Well, I did keep going and now, I have more than $170K in student loan debt. I wanted to transfer to UCF to do my PhD but none of my credits would transfer. Now I’m stuck finishing up at Phoenix, just so I will be able to defer my loans that I never asked for and was guaranteed I’d be reimbursed for.
Phoenix and other schools like them call themselves military friendly but what they mean is military-benefit friendly. They are now trying to push me through without allowing me to do the research needed outlined in my dissertation.
I saw another cohort who always needed my help, and made me wonder how she made it that far. She recently received her PhD and I can’t figure out how. But it reenforced my belief their education is basically a rubber stamp and that’s never what I wanted. I wanted to actually learn something.
My research will allow a veteran to measure the military friendliness of an employer and allow the veteran to know which employers truly support them in their employment journey. By most accounts the turnover rate for veterans with their first job out of the military is 50 percent, and this must stop; and I hope to help. However, the research for this will take at least 6 months, and Phoenix is giving me less than a month. This is a disservice to veterans, and I can’t simply allow it to happen. Our veterans deserve better; not only quality research, but an end to for-profit schools that only see the revenue stream known as the GI Bill.

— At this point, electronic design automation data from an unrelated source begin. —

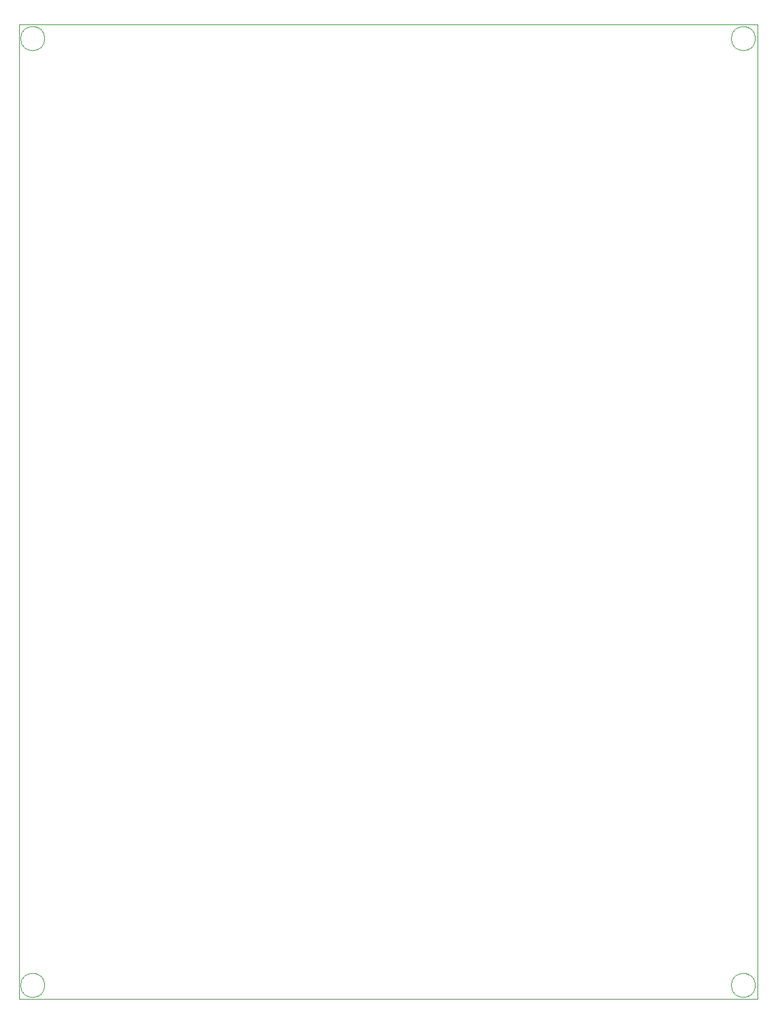
<source format=gm1>
%TF.GenerationSoftware,KiCad,Pcbnew,7.0.7*%
%TF.CreationDate,2023-09-12T14:39:04-06:00*%
%TF.ProjectId,DJBB Drumpad V2 Pico,444a4242-2044-4727-956d-706164205632,V01*%
%TF.SameCoordinates,Original*%
%TF.FileFunction,Profile,NP*%
%FSLAX46Y46*%
G04 Gerber Fmt 4.6, Leading zero omitted, Abs format (unit mm)*
G04 Created by KiCad (PCBNEW 7.0.7) date 2023-09-12 14:39:04*
%MOMM*%
%LPD*%
G01*
G04 APERTURE LIST*
%TA.AperFunction,Profile*%
%ADD10C,0.100000*%
%TD*%
G04 APERTURE END LIST*
D10*
X169190000Y-161798000D02*
G75*
G03*
X169190000Y-161798000I-1550000J0D01*
G01*
X74676000Y-38608000D02*
X169418000Y-38608000D01*
X169418000Y-163576000D01*
X74676000Y-163576000D01*
X74676000Y-38608000D01*
X78004000Y-40386000D02*
G75*
G03*
X78004000Y-40386000I-1550000J0D01*
G01*
X169190000Y-40386000D02*
G75*
G03*
X169190000Y-40386000I-1550000J0D01*
G01*
X78004000Y-161798000D02*
G75*
G03*
X78004000Y-161798000I-1550000J0D01*
G01*
M02*

</source>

No matter what I will be on the hook for $170,000 in student loans, thanks to the University of Phoenix and their (in my opinion) deceptive recruiting practices. I’m still appealing my GI Bill and feel I have a good case, however, thanks to the University of Phoenix, for now I will be spending my retirement years paying back student loans that only benefited the University of Phoenix, not veterans like myself and those I want to help through my research.